Perhaps the Taoiseach might look around at his own troops as they routinely mumble their way through supplied scripts, giving the impression that if an adviser shoved the TV listings into their hands on the way into the chamber they would read them out from start to finish without noticing.
But back to Mary Lou’s question about the banks, which Leo didn’t answer.
She wasn’t happy with his second-round answer either and heckled him through it. This is what happens in the Dáil and the new Taoiseach doesn’t like it one bit. Almost every day since he got the job he’s whinged and whinged about Opposition TDs not having the courtesy to let him get on with his replies.
But Sinn Féin in particular – and they do a nice line in self-righteous interrupting – really get on Leo’s goat. Party members’ habit of goading him show Sinn Féin’s “innate contempt for democracy and free speech” declared the Taoiseach, concluding that it indicated “the kind of democracy we’d get if Sinn Féin got into power”.
Withering looks
Mary Lou threw her eyes to heaven and gave him withering looks over her spectacles.
The two had a second spat later in the day, this time on Northern Ireland when the Taoiseach said Sinn Féin should make compromises in order to restore the Executive.
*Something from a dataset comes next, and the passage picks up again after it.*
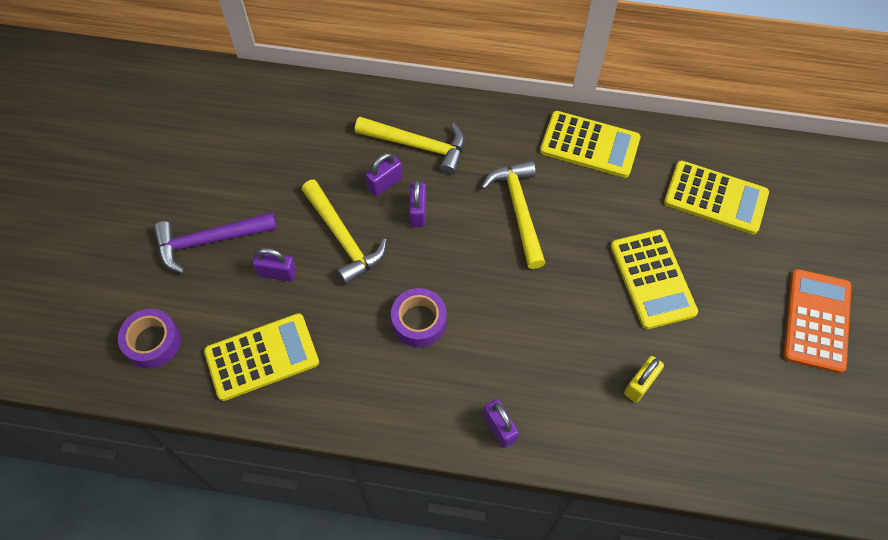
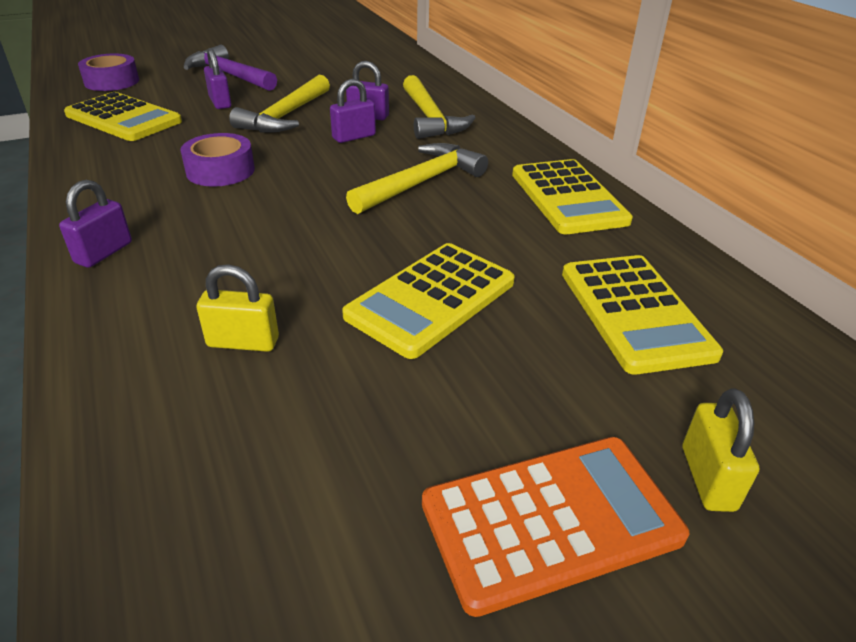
camera: 55 degrees right, 25 degrees down
(824, 253) = (707, 478): none -> yellow padlock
Cue more interventions from McDonald.
“This is the constant pattern of the debate we have in this parliament,” sighed Leo.
“At least it is not scripted” retorted Mary Lou.
“The only time you’re not scripted is when you’re interrupting, which is an interesting point,” he shrugged.
“The Taoiseach is so clever he doesn’t need a script,” she shot back.
And so it went. The acting chairman threatened to throw Mary Lou out if she didn’t keep quiet.
“It’s no laughing matter,” she bridled, as Leo rounded on Sinn Féin’s disruption tactics.
“I’m laughing at you, not the issue.”
The Sinn Féin deputy told him she didn’t find him in the least bit funny.
“Ah you’re very cranky today,” he smiled.
“I’m not cranky at all. I find you facile and dismissive on important issues.”
He was that a fair bit yesterday.
As Alan Farrell in the chair spluttered about telling her to leave, Mary Lou said she was leaving anyway. But not before stopping by the Taoiseach’s seat, pointing her finger at him and saying she would write to him and then, perhaps, he might answer her questions.
All knockabout fun, but did the Taoiseach have to behave like he was at a university debate? The upside for him, though, is that the questions about the banks paying their taxes were forgotten in the little drama he conjured up.
Although, having also crossed swords with Ruth Coppinger and Clare Daly, some were saying afterwards that he seemed to be rather condescending and irritable with these female politicians. Not a good image for a new Taoiseach who was described by one of his own TDs during the leadership campaign as being head of a group of cocky Fine Gael choirboys.
Leo would want to watch out.
He won’t want to become known as the leading choirboy who can’t mix it with a few sopranos.